And although the White House assured Americans that the Affordable Care Act would allow competition to thrive and thusly drive down prices, others aren't exactly seeing it that way. The Kaiser report reveals that hundreds of thousands of former customers are now in the market for new insurance, but another investigation suggests they won't necessarily be saving money once they switch. An independent report conducted by journalists at the New York Times and published on Wednesday this week claims there is solid evidence to suggest the president's promise of low costs isn't coming true just yet.

"While competition is intense in many populous regions, rural areas and small towns have far fewer carriers offering plans in the law's online exchanges," Reed Abelson, Katie Thomas and Jo Craven McGinty wrote for the paper. "Those places, many of them poor, are being asked to choose from some of the highest-priced plans in the 34 states where the federal government is running the health insurance marketplaces, a review by The New York Times has found."

Indeed, the White House insisted the Affordable Care Act would create new, low prices due to competition, but in much of the US such isn't the case.
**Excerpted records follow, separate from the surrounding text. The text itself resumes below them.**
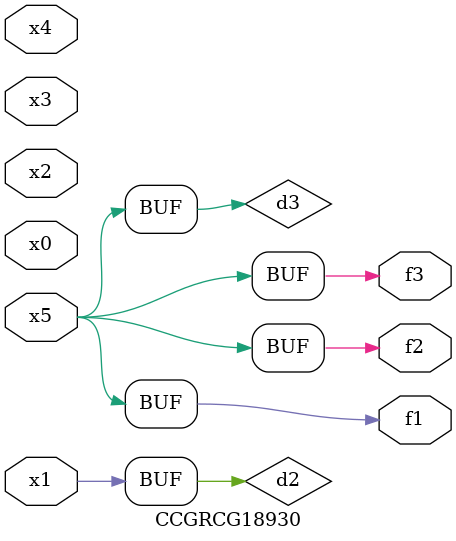
<source format=v>
module CCGRCG18930(
	input x0, x1, x2, x3, x4, x5,
	output f1, f2, f3
);

	wire d1, d2, d3;

	not (d1, x5);
	or (d2, x1);
	xnor (d3, d1);
	assign f1 = d3;
	assign f2 = d3;
	assign f3 = d3;
endmodule

</source>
The Times has found that many parts of the country now have a single provider or two offering all Obamacare-friendly policies, and the prices they are charging isn't anything worth reveling about.

"The consumer wants some level of choice," Alexander K. Feldvebel, the deputy insurance commissioner for the single-carrier state of New Hampshire, told the Times. "You don't have that when you have a single carrier offering all the products."

Jerry Dworak, the chief executive of the Montana Health CO-OP, told the Times that adding a third competitor "really changes the landscape vastly."

In rural area, though, three providers - or even two - might not be an option.

"I think the problem was that the Affordable Care Act was designed for where the majority of the people live, in the big cities where there's a lot of competition among health care providers," agreed Tom Hirsig, Wyoming's insurance commissioner.

Around 2,500 counties in the US are served by federal exchanges, according to the Times, but 58 percent of those jurisdictions have two or fewer insurance carriers. In all, about 530 counties have a single provider.

Under the Affordable Care Act, Americans who do not buy in to a health insurance program will be fined. A recent Gallup poll, however, suggests more than one-third of the country would rather pay a penalty than get coverage.

Efforts being led by Congressional democrats are underway in Washington right now to have the buy-in deadline extended until the end of March.